Alien: Monsters,Rape and Acid Blood

*This review contains images some may find distressing*

Alien (1979) is directed by Ridley Scott and stars Sigourney Weaver, Tom Skerritt, Ian Holme,John Hurt and Harry Dean Stanton. It circles the voyage of a futuristic space merchant vessel and its encounter with a horrifying space predator onboard the ship.

This is considered one of the greatest sci-of all time. Three years after Star Wars: a new hope (1977) revived the genre, Alien redefined it. Everything about this film was shrouded under eerie suspense. The poster was dark and minimalistic. The trailer does what amazing trailers should do: never show the monster. I can only imagine how intensely audiences reacted to this after the light and exciting Star Wars.

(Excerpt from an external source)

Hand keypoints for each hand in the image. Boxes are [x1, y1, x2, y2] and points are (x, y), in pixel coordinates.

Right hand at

This was Scott’s first big film I believe, a pretty intense and risky move to cash in on the sci-fi hype at the time and then take it in a whole new direction. The film starts out with this ominous and dreadful cut where the vessel slowly flies over into the screen. The dreaded chill and disturbing sound effects from this forbidding spaceship is powerful. I would never want to go in it in real life, and full props to the set design for making it such an intimidating large yet claustrophobic vehicle. The entire film is filled with this nihilistic tension, and Scott masterfully crafts the suspense by panning the camera around the room whilst the crew are talking, always in the shadows. The film is full of steam pipes bursting and dark, poorly light tight corridors. The first person camera angle when a character runs through them really makes your heart race and increases the feeling of claustrophobia. You feel trapped and in more than one occasion I had to remind myself that I wasn’t in deep space but on a couch.

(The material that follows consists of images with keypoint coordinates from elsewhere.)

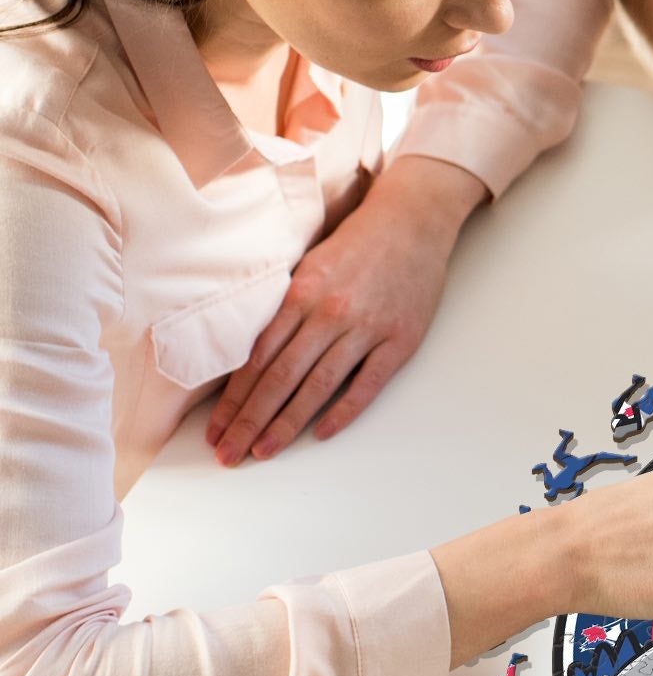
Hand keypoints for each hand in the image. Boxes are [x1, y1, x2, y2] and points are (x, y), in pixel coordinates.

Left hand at [207, 155, 484, 465]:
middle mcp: (330, 313)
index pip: (257, 359)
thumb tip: (249, 358)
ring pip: (318, 386)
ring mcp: (367, 328)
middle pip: (280, 379)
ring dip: (286, 424)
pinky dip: (343, 410)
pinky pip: (367, 383)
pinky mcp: (401, 339)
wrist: (412, 220)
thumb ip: (283, 308)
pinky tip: (321, 433)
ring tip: (263, 452)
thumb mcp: (309, 266)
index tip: (216, 429)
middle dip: (249, 421)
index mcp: (301, 294)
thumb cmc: (356, 243)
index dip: (233, 400)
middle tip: (228, 455)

Sigh. I tell you, what a brilliantly scary idea. Trapped in a tight container with a monster, and that container is floating up in the deathly void of space millions of miles away from anyone who can help you. Genius. Petrifying.

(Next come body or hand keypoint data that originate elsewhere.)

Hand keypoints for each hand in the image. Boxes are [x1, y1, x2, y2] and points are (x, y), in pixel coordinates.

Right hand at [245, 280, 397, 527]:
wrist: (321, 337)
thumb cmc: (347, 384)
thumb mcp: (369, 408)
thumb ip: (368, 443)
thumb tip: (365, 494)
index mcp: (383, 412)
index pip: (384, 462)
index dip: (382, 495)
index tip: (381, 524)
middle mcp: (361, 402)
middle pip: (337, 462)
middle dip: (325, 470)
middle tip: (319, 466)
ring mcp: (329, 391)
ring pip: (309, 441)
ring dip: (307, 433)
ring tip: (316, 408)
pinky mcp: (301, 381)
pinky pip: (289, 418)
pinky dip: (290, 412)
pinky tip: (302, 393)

The movie is riddled with phallic symbols and innuendos. It’s very sexually disturbing and I’m not sure why they went this way. It’s not for the faint hearted and is suggestive of sexual violation. I think this was simply to make the movie more disturbing but doesn’t seem like unnecessary shock value, I’ve never seen a film do this ever in my life, leave aside doing it well.

Let’s talk about the cast. This movie only has around 7 people and this makes it all the more effective. The writers use the early portion to really flesh out personalities for these characters, and establishes who is cowardly, who is selfish, who is intelligent etc but (and this is the brilliance) never lets on to who the main character is. This is so effective, since once the action begins, we have a firm understanding of these characters and are left with a true sense of fear since we don’t know who is more important than the other, and the idea that anyone could die makes it all the more frightening. And that’s another thing done brilliantly that movies these days don’t do, establish a great fear of the unknown.

The entire cast is fantastic in their respected roles, but there’s two standout performances I really would like to touch on. The first is Sigourney Weaver’s Ripley. I loved her. Really great character and really great performance. I loved how they went the route of making her the every-man. It made her all the more relatable and vulnerable, the movie wouldn’t have worked as effectively if she was tough enough to take on the alien alone. As the film progresses she does change from this irritating stickler to a more interesting, relatable character. She feels fear and she panics. And that’s what makes you root for her. Ian Holm’s Ash was petrifying. His voice was very chilling and creepy, and I just found him to be very very memorable.

This was Scott’s first big film I believe, a pretty intense and risky move to cash in on the sci-fi hype at the time and then take it in a whole new direction.

But of course the real star of the show was the alien himself. Today the Xenomorph is an iconic and gross movie villain, I can only imagine how traumatic it must have been when the film first came out. This was probably the most unique and original alien concept I’ve ever seen in my life. We don’t know much about the creature other than how it’s born and what it acts like, we don’t know where it came from or anything about it’s natural habitat. A lot about the creature is shrouded in mystery and a lot of these questions aren’t even answered by the end of the film which makes it all the more disturbing and endearing. The infamous blind face and phallic head, the razor teeth and deadly tongue are all a part of pop culture now. So iconic. And don’t let me get started on the birth. The entire life cycle of this parasitic creature is so gross it will leave you feeling very very violated and make your skin crawl. Wonderful practical effects. Wonderful special effects. No wonder it took home the Oscar for visual effects that year.

There’s actually nothing wrong with this movie. It’s easily one of the greatest films of all time. If you haven’t seen it yet, what are you waiting for. This film launched an interesting franchise with one of the greatest sequels ever made, a string other (less than stellar) sequels, spinoffs and crossovers that are still being released today and also, helped launch the successful career of one of the most respected directors in Hollywood.

However, I have to advise the movie has a strong R rating for graphic and disgusting violence.

This film showcases where horror comes from. The primal fear of the unknown. The nihilistic concept of not being in control. And the cold spectacle of death.